**WHAT YOU HAVE TO DO**.
In full and without deviation, write out the entries that follow.

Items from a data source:

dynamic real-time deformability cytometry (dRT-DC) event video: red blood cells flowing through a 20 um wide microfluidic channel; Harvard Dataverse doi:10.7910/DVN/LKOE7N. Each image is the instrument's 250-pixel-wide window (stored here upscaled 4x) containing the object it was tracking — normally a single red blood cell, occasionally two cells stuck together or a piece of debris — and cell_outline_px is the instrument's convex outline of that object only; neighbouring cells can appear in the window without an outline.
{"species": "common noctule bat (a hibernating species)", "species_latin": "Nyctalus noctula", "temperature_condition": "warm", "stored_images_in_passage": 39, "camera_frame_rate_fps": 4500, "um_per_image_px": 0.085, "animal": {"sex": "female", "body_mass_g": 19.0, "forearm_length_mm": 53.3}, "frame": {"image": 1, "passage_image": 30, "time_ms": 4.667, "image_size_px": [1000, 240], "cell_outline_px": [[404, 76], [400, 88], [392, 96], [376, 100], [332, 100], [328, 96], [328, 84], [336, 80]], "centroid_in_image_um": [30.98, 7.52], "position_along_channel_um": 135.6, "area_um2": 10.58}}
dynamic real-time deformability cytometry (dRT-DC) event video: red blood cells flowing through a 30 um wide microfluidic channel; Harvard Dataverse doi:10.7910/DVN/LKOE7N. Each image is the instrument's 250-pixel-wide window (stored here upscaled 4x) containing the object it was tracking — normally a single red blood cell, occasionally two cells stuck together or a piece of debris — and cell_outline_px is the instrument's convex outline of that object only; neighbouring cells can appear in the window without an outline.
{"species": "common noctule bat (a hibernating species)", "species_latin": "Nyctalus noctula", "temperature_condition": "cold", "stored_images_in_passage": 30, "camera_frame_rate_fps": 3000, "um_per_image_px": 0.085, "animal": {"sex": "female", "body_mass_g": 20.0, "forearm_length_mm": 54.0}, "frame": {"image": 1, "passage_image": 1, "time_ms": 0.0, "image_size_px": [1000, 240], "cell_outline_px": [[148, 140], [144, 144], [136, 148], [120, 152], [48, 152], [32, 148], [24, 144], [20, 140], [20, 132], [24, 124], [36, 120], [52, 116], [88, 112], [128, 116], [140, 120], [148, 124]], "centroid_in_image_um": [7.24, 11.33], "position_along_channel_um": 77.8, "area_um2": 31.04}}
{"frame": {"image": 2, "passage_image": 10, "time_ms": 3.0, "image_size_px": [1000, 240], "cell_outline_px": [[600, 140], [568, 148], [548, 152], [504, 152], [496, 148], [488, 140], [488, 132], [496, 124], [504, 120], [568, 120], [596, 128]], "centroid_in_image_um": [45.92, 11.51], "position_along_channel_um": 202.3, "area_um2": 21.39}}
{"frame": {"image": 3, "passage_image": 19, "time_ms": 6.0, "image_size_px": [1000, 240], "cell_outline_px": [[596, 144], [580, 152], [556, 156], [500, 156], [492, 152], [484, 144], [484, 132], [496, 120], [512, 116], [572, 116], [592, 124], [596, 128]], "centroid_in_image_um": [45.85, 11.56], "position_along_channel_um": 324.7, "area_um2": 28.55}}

**RESPONSE TO THIS EXERCISE**.
dynamic real-time deformability cytometry (dRT-DC) event video: red blood cells flowing through a 20 um wide microfluidic channel; Harvard Dataverse doi:10.7910/DVN/LKOE7N. Each image is the instrument's 250-pixel-wide window (stored here upscaled 4x) containing the object it was tracking — normally a single red blood cell, occasionally two cells stuck together or a piece of debris — and cell_outline_px is the instrument's convex outline of that object only; neighbouring cells can appear in the window without an outline.
{"species": "common noctule bat (a hibernating species)", "species_latin": "Nyctalus noctula", "temperature_condition": "warm", "stored_images_in_passage": 39, "camera_frame_rate_fps": 4500, "um_per_image_px": 0.085, "animal": {"sex": "female", "body_mass_g": 19.0, "forearm_length_mm": 53.3}, "frame": {"image": 1, "passage_image": 30, "time_ms": 4.667, "image_size_px": [1000, 240], "cell_outline_px": [[404, 76], [400, 88], [392, 96], [376, 100], [332, 100], [328, 96], [328, 84], [336, 80]], "centroid_in_image_um": [30.98, 7.52], "position_along_channel_um": 135.6, "area_um2": 10.58}}
dynamic real-time deformability cytometry (dRT-DC) event video: red blood cells flowing through a 30 um wide microfluidic channel; Harvard Dataverse doi:10.7910/DVN/LKOE7N. Each image is the instrument's 250-pixel-wide window (stored here upscaled 4x) containing the object it was tracking — normally a single red blood cell, occasionally two cells stuck together or a piece of debris — and cell_outline_px is the instrument's convex outline of that object only; neighbouring cells can appear in the window without an outline.
{"species": "common noctule bat (a hibernating species)", "species_latin": "Nyctalus noctula", "temperature_condition": "cold", "stored_images_in_passage": 30, "camera_frame_rate_fps": 3000, "um_per_image_px": 0.085, "animal": {"sex": "female", "body_mass_g": 20.0, "forearm_length_mm": 54.0}, "frame": {"image": 1, "passage_image": 1, "time_ms": 0.0, "image_size_px": [1000, 240], "cell_outline_px": [[148, 140], [144, 144], [136, 148], [120, 152], [48, 152], [32, 148], [24, 144], [20, 140], [20, 132], [24, 124], [36, 120], [52, 116], [88, 112], [128, 116], [140, 120], [148, 124]], "centroid_in_image_um": [7.24, 11.33], "position_along_channel_um": 77.8, "area_um2": 31.04}}
{"frame": {"image": 2, "passage_image": 10, "time_ms": 3.0, "image_size_px": [1000, 240], "cell_outline_px": [[600, 140], [568, 148], [548, 152], [504, 152], [496, 148], [488, 140], [488, 132], [496, 124], [504, 120], [568, 120], [596, 128]], "centroid_in_image_um": [45.92, 11.51], "position_along_channel_um": 202.3, "area_um2": 21.39}}
{"frame": {"image": 3, "passage_image": 19, "time_ms": 6.0, "image_size_px": [1000, 240], "cell_outline_px": [[596, 144], [580, 152], [556, 156], [500, 156], [492, 152], [484, 144], [484, 132], [496, 120], [512, 116], [572, 116], [592, 124], [596, 128]], "centroid_in_image_um": [45.85, 11.56], "position_along_channel_um": 324.7, "area_um2": 28.55}}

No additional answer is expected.